A favourite in our kitchen, herbs that prefer a frequent feeding like basil, mint and parsley are a great fit for your self watering planter.
Those that prefer a drier climate
For those with a desire for desert plants, succulents and cacti can also look great in a MiMOKO two part self-watering planter. As they do enjoy drier conditions, do not use the wick and water infrequently from the top. The lower vessel will act as a water catching reservoir.
Alternatively, MiMOKO’s single planter Desert Plant Dishes make a great home for succulents and cacti of any variety.
Thread the long end of the wick down through the draining hole in the upper vessel leaving the other three ends splayed open at the top.

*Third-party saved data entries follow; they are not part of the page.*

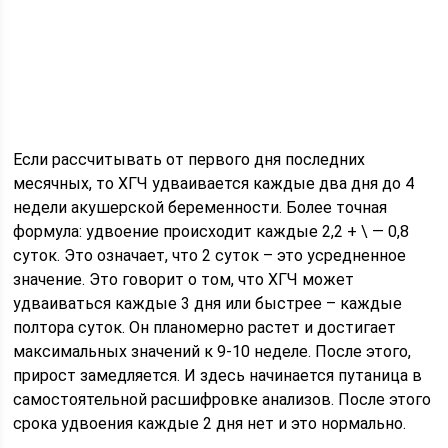
Если рассчитывать от первого дня последних
месячных, то ХГЧ удваивается каждые два дня до 4
недели акушерской беременности. Более точная
формула: удвоение происходит каждые 2,2 + \ — 0,8
суток. Это означает, что 2 суток – это усредненное
значение. Это говорит о том, что ХГЧ может
удваиваться каждые 3 дня или быстрее – каждые
полтора суток. Он планомерно растет и достигает
максимальных значений к 9-10 неделе. После этого,
прирост замедляется. И здесь начинается путаница в
самостоятельной расшифровке анализов. После этого
срока удвоения каждые 2 дня нет и это нормально.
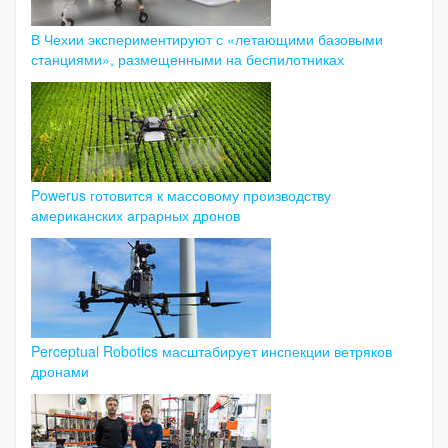
В Чехии экспериментируют с «летающими базовыми
станциями», размещенными на беспилотниках
Powerus готовится к массовому производству
американских аграрных дронов
Perceptual Robotics масштабирует инспекции ветряков
дронами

Pot your plant into the upper vessel, making sure the roots are in direct contact with the wick. Pack the soil firmly but not too tightly around the plant, and place on the bottom vessel.
Fill the lower vessel with fresh water and display your new planter in a location suited to your specific plant. Refill once the lower reservoir has been empty a few days, approximately every 2 - 3 weeks.
Tips for plant longevity
Every plant feeds at different speeds and will need to be watered more in the summer than in the winter. You will become familiar with your plant’s watering needs as your budding relationship evolves. It is important to let your plant dry out for a few days before refilling the lower vessel with water to let it go through its natural drought period.
If your plant is growing to one side towards the light, rotate the planter a quarter turn every week to give it equal sun exposure year round.
Natural salts can build up on the surface of the soil on some plants. This is normal and caused by the plant feeding from the bottom up. We recommend flushing the soil with fresh water from the top every few months and discarding the excess water.
In early spring, plants start sending out new growth. During the growing season until late fall, fertilize every 1-2 months with a water soluble fertilizer.